The moment when Blanche met Stanley was electric. From that first second, the audience knew he hated everything she valued. Ryan McKinny was an evil but believable Stanley who exuded strength and macho sexuality. Although he had no aria, he made a firm impact with his excellent diction. Stacey Tappan’s Stella was so totally attached to Stanley that his violent nature did not discourage her. She was a slave to his sexual instincts and sang her most affecting refrain about his lovemaking. The Los Angeles Opera audience had seen Tappan in smaller parts, but this was her first leading role. Expect to see her as many more important characters.

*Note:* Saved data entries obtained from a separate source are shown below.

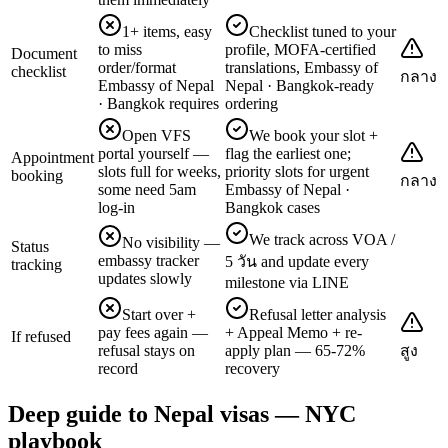
1+ items, easy
Checklist tuned to your
to miss
profile, MOFA-certified
Document
order/format
translations, Embassy of
checklist
กลาง
Embassy of Nepal
Nepal · Bangkok-ready
· Bangkok requires
ordering
Open VFS
We book your slot +
portal yourself —
flag the earliest one;
Appointment
slots full for weeks,
priority slots for urgent
booking
กลาง
some need 5am
Embassy of Nepal ·
log-in
Bangkok cases
We track across VOA /
No visibility —
Status
embassy tracker
5 วัน and update every
tracking
updates slowly
milestone via LINE
Start over +
Refusal letter analysis
pay fees again —
+ Appeal Memo + re-
If refused
refusal stays on
apply plan — 65-72%
สูง
record
recovery
Deep guide to Nepal visas — NYC
playbook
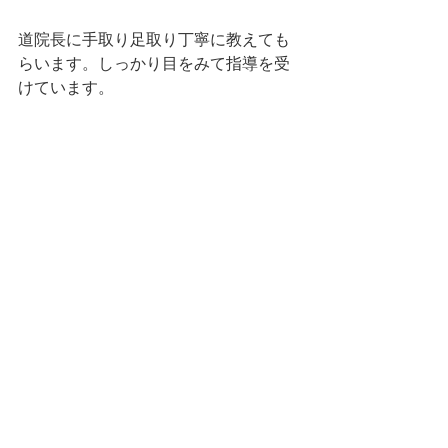
道院長に手取り足取り丁寧に教えても
らいます。しっかり目をみて指導を受
けています。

Anthony Dean Griffey reprised his role as Mitch, the “mama’s boy” who does not know how to talk to a young lady. His character’s gaucheries provided a bit of necessary levity for this dramatic piece and his resonant tenor sound rang out with burnished colors. As Eunice, Victoria Livengood was the last person to turn against Blanche. At the end, however, it was Eunice who gave the unwelcome guest to the doctor because she thought there was nothing else to do. At the final moment, Blanche stands next to the ghost of the dead husband who has haunted her all through the opera. This was a spellbinding performance of an important modern work that should appear on many more stages.

Maria Nockin


Cast and production information:

Blanche Dubois, Renée Fleming; Stanley Kowalski, Ryan McKinny; Stella Kowalski, Stacey Tappan; Harold "Mitch" Mitchell, Anthony Dean Griffey; Eunice Hubbell, Victoria Livengood; Steve Hubbell, Joshua Guerrero; A Young Collector, Cullen Gandy; A Doctor, Robert Shampain; A Nurse, Cynthia Marty.